The challengers were from all corners of India, Chhattisgarh, Punjab, Bihar...yes, this social media platform had reached deep into the country. One challenger with a red tinge added to the hair, shot back at TikTok: “Mai tera naukar lagti huun kya? (Do I look like your servant?)”
Here was an app that didn’t need clever one-liners, as on Twitter, or long essays, as on Facebook. It lent itself only to short videos that could entertain and let everyone, from the urban hipster to the gaon ki gori, everyone have his or her 15 seconds of fame. A TikTok video was originally up to 15 seconds long, but the company later extended the limit to 60 seconds which allowed four 15-second segments to be strung together.
From fashion to cooking, diets to hair colour, TikTokers posted just about anything. There was this gang of three in lockdown-mode doing jhadu pochha at their one-room shanty lip-syncing to the lyrics of “Itni janjaal”. Now that does not happen often on Facebook, Twitter or Instagram, and in the last, breathtakingly beautiful kitchen settings with their even more attractive denizens in designer bests trying out an authentic gazpacho cold cucumber soup occupy a lot of space . Or maybe a Masaba Gupta doing an Insta Live on how to take care of your skin tone in the middle of a raging skin colour controversy. The format would not be as accessible as TikTok’s.

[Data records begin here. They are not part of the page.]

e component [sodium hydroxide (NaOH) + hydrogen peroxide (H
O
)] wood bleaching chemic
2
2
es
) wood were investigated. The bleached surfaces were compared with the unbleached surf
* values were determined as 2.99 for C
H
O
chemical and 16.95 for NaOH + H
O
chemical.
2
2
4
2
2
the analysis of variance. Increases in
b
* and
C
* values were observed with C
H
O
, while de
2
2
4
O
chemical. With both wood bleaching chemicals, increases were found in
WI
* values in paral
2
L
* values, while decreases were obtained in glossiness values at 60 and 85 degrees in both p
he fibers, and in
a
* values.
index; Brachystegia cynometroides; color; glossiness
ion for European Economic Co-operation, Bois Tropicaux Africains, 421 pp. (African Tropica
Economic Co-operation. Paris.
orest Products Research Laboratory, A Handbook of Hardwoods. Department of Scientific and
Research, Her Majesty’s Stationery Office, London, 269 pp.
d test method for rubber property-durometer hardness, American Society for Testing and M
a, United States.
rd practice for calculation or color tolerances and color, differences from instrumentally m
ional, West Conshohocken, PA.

And the power of just a moving image is universal.
TikTok might have a Chinese developer in Bytedance but it is the most democratic of apps in social media. If there was a Shilpa Shetty extolling her morning-to-night diet fads here, there were hundreds of Riyazes, Jannats, Najmas, Buntys and Abhilashas peddling their videos too, from their cramped bedrooms with plywood furniture in the background, trying out dad’s shirt over shorts, skirts and jeans to show upcycling of clothes and various karaokes and dance moves that could captivate any social media addict for hours. It gave a glimpse of what life was like and what it could be. Through the filters, the aspiration came through,unfiltered.The realm of desire is beyond class.